Glass bottles, like any other kind of waste or trash, are usually discarded and disregarded by most people. According to the EPA, we only recycle about 31% of our glass, and glass waste makes up about 5% of the trash in landfills.
One person didn’t see that glass as waste and wanted to find ways to reuse it, turning it into small-batch home and kitchen accessories.
Danielle Ruttenberg is the co-founder, alongside Rebecca Davies and Mark Ellis, of Remark Glass, a Philadelphia-based company that takes old glass and upcycles it into something new.
Things like old wine bottles can become brand-new kitchenware like bowls, cups, or even something like a chandelier.
The process starts with them cleaning and de-labeling the bottles, cutting them to whatever proportion they need, and prepping the glass for heat. Once it’s ready they melt and reshape the glass to whatever their need is. They also try to maintain some of the characteristics of the original glass object to maintain its essence.
They use this as a tool to help address the recycling crisis and find a new use for objects that would be otherwise discarded and take up space, potentially at the bottom of the ocean.

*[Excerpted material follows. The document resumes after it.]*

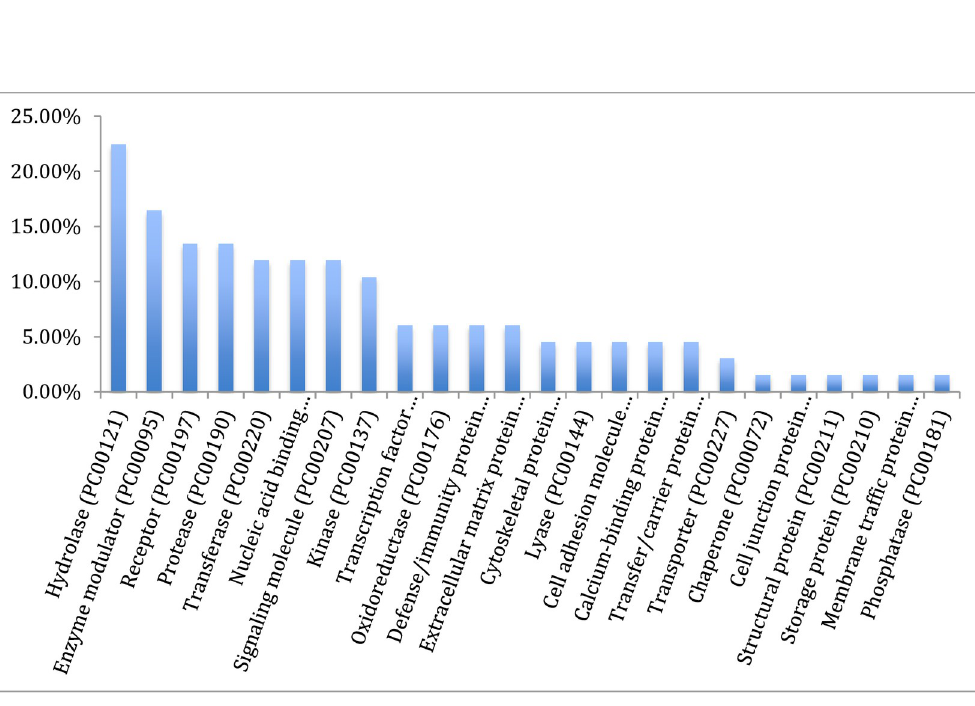
PLOS ONE | https://doi.org/10.1371/journal.pone.0225073 November18,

“By creating small batch home accessories from post-consumer bottle glass, we aim to build a more sustainable artform and manufacturing practice that simultaneously reduces glass waste on a local level,” they write on their website.
They even started a sister non-profit called Bottle Underground to help address the problem further.
“Bottle Underground is committed to innovating and localizing systems for collection, recirculation, recycling, downcycling and upcycling,” they write on their website. “By maintaining a high-quality collection system, our team is dedicated to reducing waste now and making the best use of glass for our future.”
This article aligns with the UN SDG Partners of the Goals.